Diabetes mellitus, particularly type 2 occurs at global epidemic proportions and leads to cardiovascular diseases. Molecular studies suggest the involvement of epigenetic alterations such as histone code modification in the progression of cardiometabolic disorders. However, short chain fatty acids (SCFAs) are recognized as epigenetic modulators by their histone deacetylase inhibitory property. It is therefore hypothesized that cardiac histone deacetylase activity increases in type II diabetes and SCFA, acetate, would inhibit histone deacetylase with accompanying restoration of glucose dysregulation, cardiac lipid deposition, and tissue damage in male Wistar rats. Twenty-four male rats (240–270 g) were allotted into four groups ( = 6 per group) namely: vehicle-treated (), sodium acetate-treated (200 mg/kg), diabetic, and diabetic+sodium acetate-treated groups. Diabetes was induced by intraperitoneal injection of streptozotocin 65 mg/kg after a dose of nicotinamide 110 mg/kg. The results showed that diabetic rats had, glucose dysregulation, elevated serum and cardiac triglyceride, malondialdehyde, alanine aminotransferase, histone deacetylase, serum aspartate transaminase, cardiac low density lipoprotein cholesterol (LDLc), glutathione/glutathione disulphide ratio (GSH/GSSG), reduced serum and cardiac high density lipoprotein cholesterol (HDLc), and serum GSH/GSSG. Histological analysis revealed disrupted cardiac fiber in diabetic rats. However, sodium acetate attenuated glucose dysregulation and improved serum and cardiac GSH/GSSG. Sodium acetate normalized cardiac triglyceride accumulation, malondialdehyde, serum aspartate transaminase levels and prevented cardiac tissue damage in diabetic rats. These effects were associated with suppressed histone deacetylase activity. Therefore, sodium acetate attenuated but failed to normalize glucoregulation. Nevertheless, it ameliorated oxidative stress- and lipid dysmetabolism-driven cardiovascular complications in diabetic rats by the suppression of histone deacetylase activity.

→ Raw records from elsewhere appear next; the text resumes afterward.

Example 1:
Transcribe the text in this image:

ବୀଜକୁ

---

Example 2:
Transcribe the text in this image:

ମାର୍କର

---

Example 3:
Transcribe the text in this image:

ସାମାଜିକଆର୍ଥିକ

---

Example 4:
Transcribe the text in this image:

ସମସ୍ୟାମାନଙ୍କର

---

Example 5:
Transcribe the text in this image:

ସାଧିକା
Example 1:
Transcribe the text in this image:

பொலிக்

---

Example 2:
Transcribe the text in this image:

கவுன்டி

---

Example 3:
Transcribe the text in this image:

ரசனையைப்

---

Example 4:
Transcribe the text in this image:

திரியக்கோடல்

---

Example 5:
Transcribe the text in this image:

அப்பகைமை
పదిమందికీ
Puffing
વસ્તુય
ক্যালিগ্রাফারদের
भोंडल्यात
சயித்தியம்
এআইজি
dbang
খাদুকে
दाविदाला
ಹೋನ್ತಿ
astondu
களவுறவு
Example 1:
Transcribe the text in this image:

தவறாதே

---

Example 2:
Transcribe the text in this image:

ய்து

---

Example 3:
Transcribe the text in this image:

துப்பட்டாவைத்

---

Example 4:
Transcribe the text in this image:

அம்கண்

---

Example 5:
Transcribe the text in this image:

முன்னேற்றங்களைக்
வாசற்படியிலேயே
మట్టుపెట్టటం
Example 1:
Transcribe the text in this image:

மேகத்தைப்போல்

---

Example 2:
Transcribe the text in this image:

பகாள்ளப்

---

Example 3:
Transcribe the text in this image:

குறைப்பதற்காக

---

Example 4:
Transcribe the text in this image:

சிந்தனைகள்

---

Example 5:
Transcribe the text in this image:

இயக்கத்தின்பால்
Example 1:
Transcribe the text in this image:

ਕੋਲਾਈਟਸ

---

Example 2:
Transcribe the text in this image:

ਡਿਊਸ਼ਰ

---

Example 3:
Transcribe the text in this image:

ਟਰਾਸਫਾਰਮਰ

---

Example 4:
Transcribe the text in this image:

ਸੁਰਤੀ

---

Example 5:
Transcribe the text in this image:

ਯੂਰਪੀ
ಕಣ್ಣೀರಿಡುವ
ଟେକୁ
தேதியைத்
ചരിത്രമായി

This study provides evidence that STZ-NA-induced diabetes mellitus is associated with cardiac triglyceride accumulation and tissue disruption with corresponding increase in cardiac HDAC activity. However, sodium acetate suppresses cardiac HDAC activity and normalizes cardiac triglyceride and tissue integrity in diabetic rats. Therefore, the study suggests that sodium acetate is beneficial for cardioprotection in diabetes mellitus.
糖尿病,特别是 2 型糖尿病,在全球范围内流行,并导致心血管疾病。分子研究表明,组蛋白密码修饰等表观遗传改变参与了心脏代谢紊乱的进展。然而,短链脂肪酸 (SCFAs) 因其组蛋白去乙酰化酶抑制特性而被认为是表观遗传调节剂。因此,假设 2 型糖尿病患者心脏中的组蛋白去乙酰化酶活性增加,而 SCFA 醋酸盐会抑制组蛋白去乙酰化酶,同时伴随葡萄糖失调、心脏脂质沉积和组织损伤的恢复。将 24 只雄性 Wistar 大鼠(240-270g)分为 4 组(每组 6 只):对照组()、醋酸钠组(200mg/kg)、糖尿病组和糖尿病+醋酸钠组。糖尿病通过腹腔注射链脲佐菌素 65mg/kg 后给予烟酰胺 110mg/kg 诱导。结果表明,糖尿病大鼠血糖失调,血清和心脏甘油三酯、丙二醛、丙氨酸氨基转移酶、组蛋白去乙酰化酶、血清天冬氨酸氨基转移酶、心脏低密度脂蛋白胆固醇(LDLc)、谷胱甘肽/谷胱甘肽二硫化物比(GSH/GSSG)升高,血清和心脏高密度脂蛋白胆固醇(HDLc)降低,血清 GSH/GSSG。组织学分析显示糖尿病大鼠的心肌纤维紊乱。然而,醋酸钠减轻了血糖失调,并改善了血清和心脏 GSH/GSSG。醋酸钠使糖尿病大鼠心脏甘油三酯堆积、丙二醛、血清天冬氨酸氨基转移酶水平正常化,并防止心脏组织损伤。这些作用与组蛋白去乙酰化酶活性抑制有关。因此,醋酸钠减轻了但未能使葡萄糖调节正常化。尽管如此,它通过抑制组蛋白去乙酰化酶活性改善了糖尿病大鼠氧化应激和脂质代谢紊乱引起的心血管并发症。